Apart from a few glorious weeks in June, summer 2017 was a bit damp and despite my hopes for an Indian summer, autumn is creeping in at speed. The hedgerows are splashed with the red of rosehips and hawthorn berries and soon the leaves on the trees will change colour and fall to the ground.
At night, I lay in bed and listen to conkers bouncing on the tin roof of the garage as they fall from the horse chestnut trees. This year there seem more conkers than ever and they litter the ground in profusion. We’ve already had the seasonal ritual of the first family conker fight, which I lost when the string pulled through my conker. I also discovered my aim is pretty useless compared to Bill, but apparently men tend to have a better understanding of trajectory because they pee standing up and so have applied the laws of physics from an early age! That’s my excuse.
The juicer has been retrieved from the cupboard in an effort to assuage my guilt at the number of apples lying on the ground in the orchard. In a nod to 5-a-day or 50-a-day or whatever arbitrary number health gurus are currently advocating, I’ve also started to throw in some beetroot, carrot and mint from the garden. It tastes surprisingly good, though not my preferred breakfast juice. Perhaps with a dash of vodka it would make an interesting pre-dinner cocktail.

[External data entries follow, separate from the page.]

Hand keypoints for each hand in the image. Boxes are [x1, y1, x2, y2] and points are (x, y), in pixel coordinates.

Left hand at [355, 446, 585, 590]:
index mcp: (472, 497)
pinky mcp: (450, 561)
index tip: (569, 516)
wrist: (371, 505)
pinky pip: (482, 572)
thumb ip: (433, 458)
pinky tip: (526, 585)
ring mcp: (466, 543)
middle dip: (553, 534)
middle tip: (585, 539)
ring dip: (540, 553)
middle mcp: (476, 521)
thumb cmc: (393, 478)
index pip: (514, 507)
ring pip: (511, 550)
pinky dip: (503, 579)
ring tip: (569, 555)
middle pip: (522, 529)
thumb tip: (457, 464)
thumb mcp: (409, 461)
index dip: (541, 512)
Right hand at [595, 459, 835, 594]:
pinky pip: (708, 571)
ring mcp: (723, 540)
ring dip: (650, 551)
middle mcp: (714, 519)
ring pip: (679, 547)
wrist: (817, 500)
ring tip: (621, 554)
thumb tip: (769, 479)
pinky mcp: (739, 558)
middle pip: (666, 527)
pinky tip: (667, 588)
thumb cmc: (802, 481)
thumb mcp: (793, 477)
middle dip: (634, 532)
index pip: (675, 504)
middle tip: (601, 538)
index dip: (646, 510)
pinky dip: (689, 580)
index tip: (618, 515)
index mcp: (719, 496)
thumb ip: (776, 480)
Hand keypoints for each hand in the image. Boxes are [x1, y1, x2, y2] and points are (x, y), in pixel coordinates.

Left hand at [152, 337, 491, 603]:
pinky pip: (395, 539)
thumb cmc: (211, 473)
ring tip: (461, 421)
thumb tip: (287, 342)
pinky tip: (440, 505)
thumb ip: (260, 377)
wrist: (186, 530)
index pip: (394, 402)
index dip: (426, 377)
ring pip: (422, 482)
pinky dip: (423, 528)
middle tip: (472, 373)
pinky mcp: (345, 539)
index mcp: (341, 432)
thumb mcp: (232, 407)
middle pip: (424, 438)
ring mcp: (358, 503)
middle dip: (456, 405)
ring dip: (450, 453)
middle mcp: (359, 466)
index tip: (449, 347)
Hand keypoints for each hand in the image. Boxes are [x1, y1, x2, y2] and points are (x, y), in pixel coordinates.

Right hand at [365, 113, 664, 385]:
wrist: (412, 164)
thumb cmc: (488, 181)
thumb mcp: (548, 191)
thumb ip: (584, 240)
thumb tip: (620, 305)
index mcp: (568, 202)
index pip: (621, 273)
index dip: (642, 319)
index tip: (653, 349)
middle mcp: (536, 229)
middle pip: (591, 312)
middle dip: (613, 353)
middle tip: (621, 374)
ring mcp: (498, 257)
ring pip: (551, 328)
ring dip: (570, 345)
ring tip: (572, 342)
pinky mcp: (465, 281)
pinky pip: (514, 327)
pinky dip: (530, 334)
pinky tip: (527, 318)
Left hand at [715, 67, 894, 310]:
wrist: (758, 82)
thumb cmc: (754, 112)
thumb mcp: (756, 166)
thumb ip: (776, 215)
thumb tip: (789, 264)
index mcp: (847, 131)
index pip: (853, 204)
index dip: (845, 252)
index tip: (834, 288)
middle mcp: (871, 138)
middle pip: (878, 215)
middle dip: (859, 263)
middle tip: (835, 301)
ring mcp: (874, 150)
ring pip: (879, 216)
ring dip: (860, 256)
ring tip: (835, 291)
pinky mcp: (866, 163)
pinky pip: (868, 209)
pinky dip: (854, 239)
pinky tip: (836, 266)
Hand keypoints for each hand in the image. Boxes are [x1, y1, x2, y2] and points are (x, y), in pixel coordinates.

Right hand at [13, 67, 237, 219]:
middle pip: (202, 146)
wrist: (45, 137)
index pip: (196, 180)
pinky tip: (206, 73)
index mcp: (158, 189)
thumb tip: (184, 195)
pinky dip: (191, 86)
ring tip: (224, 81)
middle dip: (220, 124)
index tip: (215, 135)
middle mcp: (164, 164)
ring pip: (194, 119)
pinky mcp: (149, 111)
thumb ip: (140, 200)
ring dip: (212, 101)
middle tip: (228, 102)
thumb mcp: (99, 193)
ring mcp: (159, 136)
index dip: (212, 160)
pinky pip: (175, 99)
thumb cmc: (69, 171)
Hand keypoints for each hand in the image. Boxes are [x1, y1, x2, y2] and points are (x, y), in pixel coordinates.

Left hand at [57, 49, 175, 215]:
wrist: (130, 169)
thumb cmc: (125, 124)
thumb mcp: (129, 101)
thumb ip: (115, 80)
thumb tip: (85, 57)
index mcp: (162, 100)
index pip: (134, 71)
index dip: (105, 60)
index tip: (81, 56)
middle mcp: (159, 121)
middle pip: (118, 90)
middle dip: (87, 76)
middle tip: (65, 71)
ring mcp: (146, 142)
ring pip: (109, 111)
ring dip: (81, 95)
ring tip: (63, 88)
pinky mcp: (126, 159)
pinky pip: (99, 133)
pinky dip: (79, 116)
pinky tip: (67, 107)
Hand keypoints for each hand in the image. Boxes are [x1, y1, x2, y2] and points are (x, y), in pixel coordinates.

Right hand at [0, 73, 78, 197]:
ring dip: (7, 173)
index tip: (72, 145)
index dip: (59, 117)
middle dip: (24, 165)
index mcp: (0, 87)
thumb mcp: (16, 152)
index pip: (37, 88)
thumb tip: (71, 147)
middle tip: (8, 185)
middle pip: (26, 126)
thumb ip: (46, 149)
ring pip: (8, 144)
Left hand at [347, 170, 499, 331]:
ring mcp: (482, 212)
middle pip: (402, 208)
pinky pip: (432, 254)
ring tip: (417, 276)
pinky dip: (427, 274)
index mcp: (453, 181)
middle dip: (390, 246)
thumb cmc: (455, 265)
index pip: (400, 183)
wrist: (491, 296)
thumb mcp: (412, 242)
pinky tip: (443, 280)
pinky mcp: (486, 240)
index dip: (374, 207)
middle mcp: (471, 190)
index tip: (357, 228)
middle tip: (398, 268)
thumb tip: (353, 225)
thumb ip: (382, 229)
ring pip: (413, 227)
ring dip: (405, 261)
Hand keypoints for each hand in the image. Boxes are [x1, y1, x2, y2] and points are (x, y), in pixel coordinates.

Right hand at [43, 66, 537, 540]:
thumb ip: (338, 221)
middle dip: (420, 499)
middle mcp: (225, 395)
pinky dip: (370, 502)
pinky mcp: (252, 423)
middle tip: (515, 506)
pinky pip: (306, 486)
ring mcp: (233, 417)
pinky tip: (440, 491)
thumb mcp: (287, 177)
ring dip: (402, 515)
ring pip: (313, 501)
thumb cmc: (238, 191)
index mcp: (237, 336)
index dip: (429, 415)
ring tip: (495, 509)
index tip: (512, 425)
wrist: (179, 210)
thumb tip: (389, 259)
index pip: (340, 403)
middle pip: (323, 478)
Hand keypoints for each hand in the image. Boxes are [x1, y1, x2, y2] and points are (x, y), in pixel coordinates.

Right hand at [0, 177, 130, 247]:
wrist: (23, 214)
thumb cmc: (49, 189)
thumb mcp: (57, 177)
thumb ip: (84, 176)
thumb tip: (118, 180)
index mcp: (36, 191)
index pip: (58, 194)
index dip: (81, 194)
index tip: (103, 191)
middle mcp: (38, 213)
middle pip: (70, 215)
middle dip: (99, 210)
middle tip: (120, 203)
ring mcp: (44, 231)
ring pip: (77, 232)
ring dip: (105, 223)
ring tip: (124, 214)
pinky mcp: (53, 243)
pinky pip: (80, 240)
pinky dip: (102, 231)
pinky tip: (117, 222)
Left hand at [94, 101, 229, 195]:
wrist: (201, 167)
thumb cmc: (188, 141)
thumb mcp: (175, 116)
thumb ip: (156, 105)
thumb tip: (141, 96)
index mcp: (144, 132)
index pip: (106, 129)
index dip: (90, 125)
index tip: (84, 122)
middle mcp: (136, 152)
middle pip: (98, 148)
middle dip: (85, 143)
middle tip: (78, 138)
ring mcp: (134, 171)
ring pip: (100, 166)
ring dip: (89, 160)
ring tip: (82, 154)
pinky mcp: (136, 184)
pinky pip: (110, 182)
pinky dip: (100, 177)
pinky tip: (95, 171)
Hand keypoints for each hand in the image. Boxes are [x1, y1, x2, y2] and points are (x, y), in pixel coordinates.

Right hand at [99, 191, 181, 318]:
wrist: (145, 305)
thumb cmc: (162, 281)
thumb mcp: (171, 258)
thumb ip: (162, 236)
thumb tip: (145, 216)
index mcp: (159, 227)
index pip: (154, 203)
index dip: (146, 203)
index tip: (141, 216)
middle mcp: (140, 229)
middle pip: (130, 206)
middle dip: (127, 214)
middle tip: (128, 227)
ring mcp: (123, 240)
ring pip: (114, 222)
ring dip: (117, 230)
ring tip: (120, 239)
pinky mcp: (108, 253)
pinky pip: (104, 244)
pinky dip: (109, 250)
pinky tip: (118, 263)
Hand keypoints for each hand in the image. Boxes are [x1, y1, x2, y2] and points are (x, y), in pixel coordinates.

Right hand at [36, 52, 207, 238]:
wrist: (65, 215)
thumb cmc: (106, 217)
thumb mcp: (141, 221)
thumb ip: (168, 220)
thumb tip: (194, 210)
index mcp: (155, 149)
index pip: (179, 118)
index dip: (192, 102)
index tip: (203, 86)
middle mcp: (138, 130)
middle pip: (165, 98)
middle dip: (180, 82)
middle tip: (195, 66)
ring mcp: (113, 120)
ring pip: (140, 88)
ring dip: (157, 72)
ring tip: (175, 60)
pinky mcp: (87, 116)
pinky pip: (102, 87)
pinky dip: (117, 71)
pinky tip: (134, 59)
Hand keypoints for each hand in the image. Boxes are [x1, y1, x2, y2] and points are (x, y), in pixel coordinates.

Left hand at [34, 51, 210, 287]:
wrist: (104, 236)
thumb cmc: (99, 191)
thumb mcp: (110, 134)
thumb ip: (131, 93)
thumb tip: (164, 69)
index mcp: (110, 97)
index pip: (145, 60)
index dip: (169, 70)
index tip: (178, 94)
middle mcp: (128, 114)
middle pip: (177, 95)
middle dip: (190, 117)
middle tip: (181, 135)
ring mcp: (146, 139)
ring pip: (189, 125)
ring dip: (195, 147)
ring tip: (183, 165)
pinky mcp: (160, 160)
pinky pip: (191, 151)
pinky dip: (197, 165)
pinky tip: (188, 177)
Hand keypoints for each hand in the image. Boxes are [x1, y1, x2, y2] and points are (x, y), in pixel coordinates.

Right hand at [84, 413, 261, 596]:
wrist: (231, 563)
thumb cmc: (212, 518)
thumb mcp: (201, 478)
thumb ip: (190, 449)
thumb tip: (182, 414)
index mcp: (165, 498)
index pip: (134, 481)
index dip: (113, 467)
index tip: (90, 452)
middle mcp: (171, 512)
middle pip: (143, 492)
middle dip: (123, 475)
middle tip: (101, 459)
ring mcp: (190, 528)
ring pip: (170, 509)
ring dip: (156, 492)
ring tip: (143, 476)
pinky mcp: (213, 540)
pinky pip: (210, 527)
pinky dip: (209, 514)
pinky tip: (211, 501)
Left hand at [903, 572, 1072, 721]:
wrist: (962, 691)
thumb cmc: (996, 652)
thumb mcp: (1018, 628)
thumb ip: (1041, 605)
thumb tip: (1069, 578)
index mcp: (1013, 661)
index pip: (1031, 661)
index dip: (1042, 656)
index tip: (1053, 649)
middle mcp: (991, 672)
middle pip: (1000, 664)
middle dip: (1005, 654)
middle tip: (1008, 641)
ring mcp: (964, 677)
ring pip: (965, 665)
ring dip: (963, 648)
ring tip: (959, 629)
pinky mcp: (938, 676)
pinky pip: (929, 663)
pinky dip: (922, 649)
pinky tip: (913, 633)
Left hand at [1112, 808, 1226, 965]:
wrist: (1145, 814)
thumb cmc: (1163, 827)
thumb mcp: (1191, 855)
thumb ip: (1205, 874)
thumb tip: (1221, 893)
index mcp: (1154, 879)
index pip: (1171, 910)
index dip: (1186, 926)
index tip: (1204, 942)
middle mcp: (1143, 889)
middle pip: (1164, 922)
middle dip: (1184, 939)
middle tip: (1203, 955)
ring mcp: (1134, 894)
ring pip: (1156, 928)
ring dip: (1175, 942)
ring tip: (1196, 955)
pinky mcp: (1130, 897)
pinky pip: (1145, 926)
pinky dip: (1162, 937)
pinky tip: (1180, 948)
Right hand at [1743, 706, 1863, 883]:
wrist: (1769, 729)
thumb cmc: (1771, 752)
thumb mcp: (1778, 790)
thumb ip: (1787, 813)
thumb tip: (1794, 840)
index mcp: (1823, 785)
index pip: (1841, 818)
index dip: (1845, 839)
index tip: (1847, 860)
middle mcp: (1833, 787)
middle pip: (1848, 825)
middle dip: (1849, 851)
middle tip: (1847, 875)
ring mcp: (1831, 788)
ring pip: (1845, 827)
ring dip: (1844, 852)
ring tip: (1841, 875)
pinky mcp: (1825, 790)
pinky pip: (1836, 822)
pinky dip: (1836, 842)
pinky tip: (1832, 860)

Most of the flowers in the garden and field verges have formed seed heads or withered away but the mayweed flowers are still looking fresh. Ruth tried to teach me how to make “Suicide Lino Prints” though I see she’s listed it on her course schedule as the rather less dramatic “Reduction Lino Printing”. It involves printing a multi-coloured image using only one block of lino, which is gradually cut away as progressively darker colours are printed. It needed a great deal more concentration than my usual jelly printing, but it proved good fun. If you’d like to see more of the process, you can read more here.
Autumn officially starts on Friday and while part of me can’t wait (because it’s my favourite time of year), there’s a certain wistfulness that we’ve reached the end of summer.
Though I won’t be sad when I pick the last of the courgettes.